Mon Mar 18 08:54:52 UTC 2019

Hi Amir,

Thanks for testing ZGC and reporting back this issue.

The stack trace indicates that the JVM is performing lookups in the 
ResolvedMethodTable:

  ResolvedMethodTable::lookup(int, unsigned int, Method*)
  java_lang_invoke_ResolvedMethodName::find_resolved_method(methodHandle 
const&, Thread*)
CallInfo::CallInfo(Method*, Klass*, Thread*)

This table has a small, fixed size:

   enum Constants {
     _table_size  = 1007
   };

and it gets cleaned out during class unloading.

ZGC doesn't have class unloading in JDK 11. In JDK 12, which is about to 
go GA tomorrow [1], we've implemented concurrent class unloading for 
ZGC. So, that version will clean out the ResolvedMethodTable.

It would be good to verify that this is indeed the problem. Two things 
that could be tested:

1) Run with G1 and class unloading disabled with -XX:-ClassUnloading. If 
this is showing the same problem as ZGC, then we're on the right track.

2) Try with ZGC on JDK 12.

When running with class unloading, you could also try to add 
membername+table=debug to the -Xlog flag.
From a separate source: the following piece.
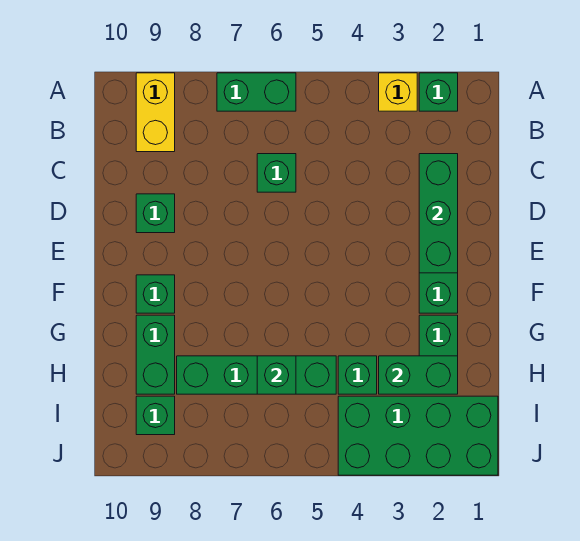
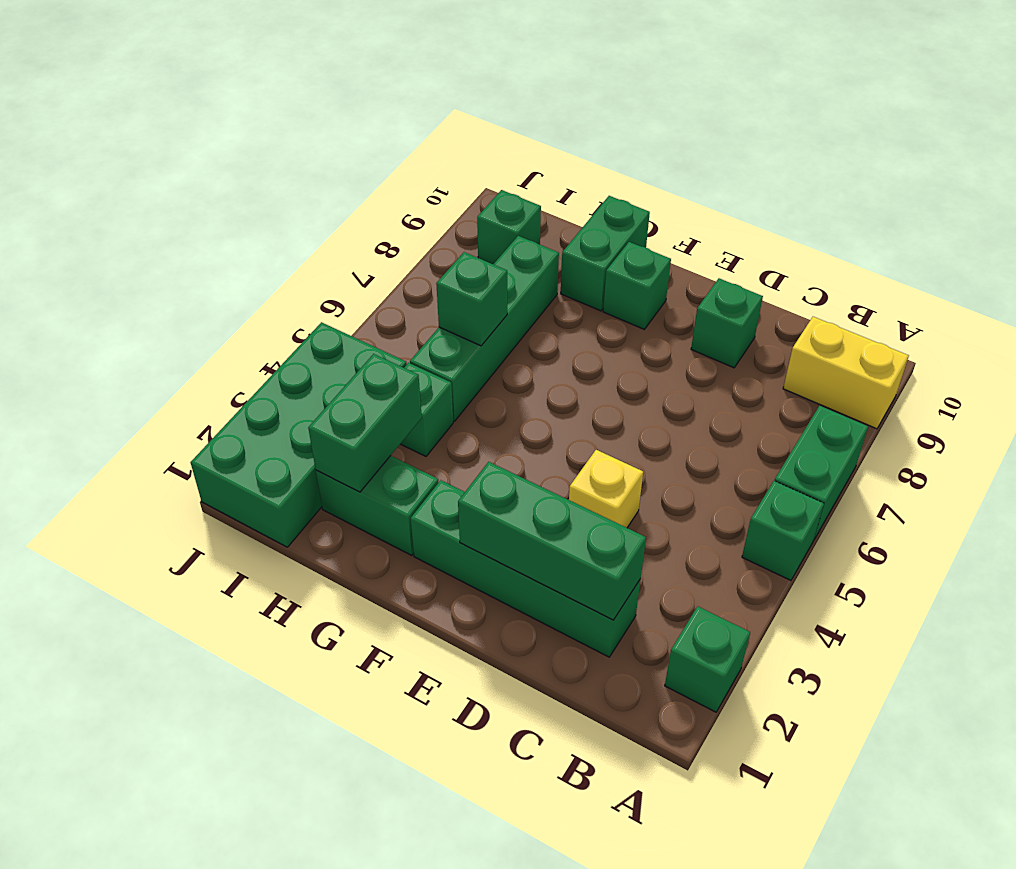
yellow 1x1 brick [379,73,417,111] -> yellow 1x1 brick moved to [569,450,643,528]
green 1x1 brick [257,154,296,192] -> green 1x1 brick moved to [742,481,824,580]
green 1x2 brick [136,315,175,394] -> green 1x2 brick turned to [561,196,650,311]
For example:

  -Xlog:gc*,membername+table=debug

This will print the following line every time the GC cleans the 
ResolvedMemberTable during class unloading:

   log_debug(membername, table) ("ResolvedMethod entries counted %d 
removed %d", _oops_counted, _oops_removed);

This will show us how full this table is, and if it gets cleaned a lot. 
If it's heavily populated even with class unloading, we probably need to 
change it's implementation to use the new ConcurrentHashTable.

Thanks,
StefanK

[1] https://openjdk.java.net/projects/jdk/12/

On 2019-03-17 15:43, Amir Hadadi wrote:
> We've encountered the following performance issue which happens on an instance deployed in docker with ubuntu 16.04, Linux kernel 4.4.0-92-generic and OpenJDK 11.0.2.
> The issue shows up with zgc but does not show up with G1.
> 
> During a period of 10 days after deployment, CPU usage goes up steadily at a rate of ~10% per day. Eventually we have to restart all instances.
> I profiled our app after 4 days of uptime using async-profiler and found that the following stack is the most frequent stack: https://gist.github.com/amirhadadi/48b6f84e3b2412124e817a50608e6ddd
> I tried restarting the instance and waited 10 minutes before profiling, and stack walking shows up much less in sampling: https://gist.github.com/amirhadadi/0c43b087b9bfd995119a97cbf3557d21
> This is how the stack walk looks when profiling an instance deployed with g1 after 3 days: https://gist.github.com/amirhadadi/224c33a19bfd9ea8dcc264cefc641496
> 
> Please help me figure this one out.
> 
> 
> 
> 
>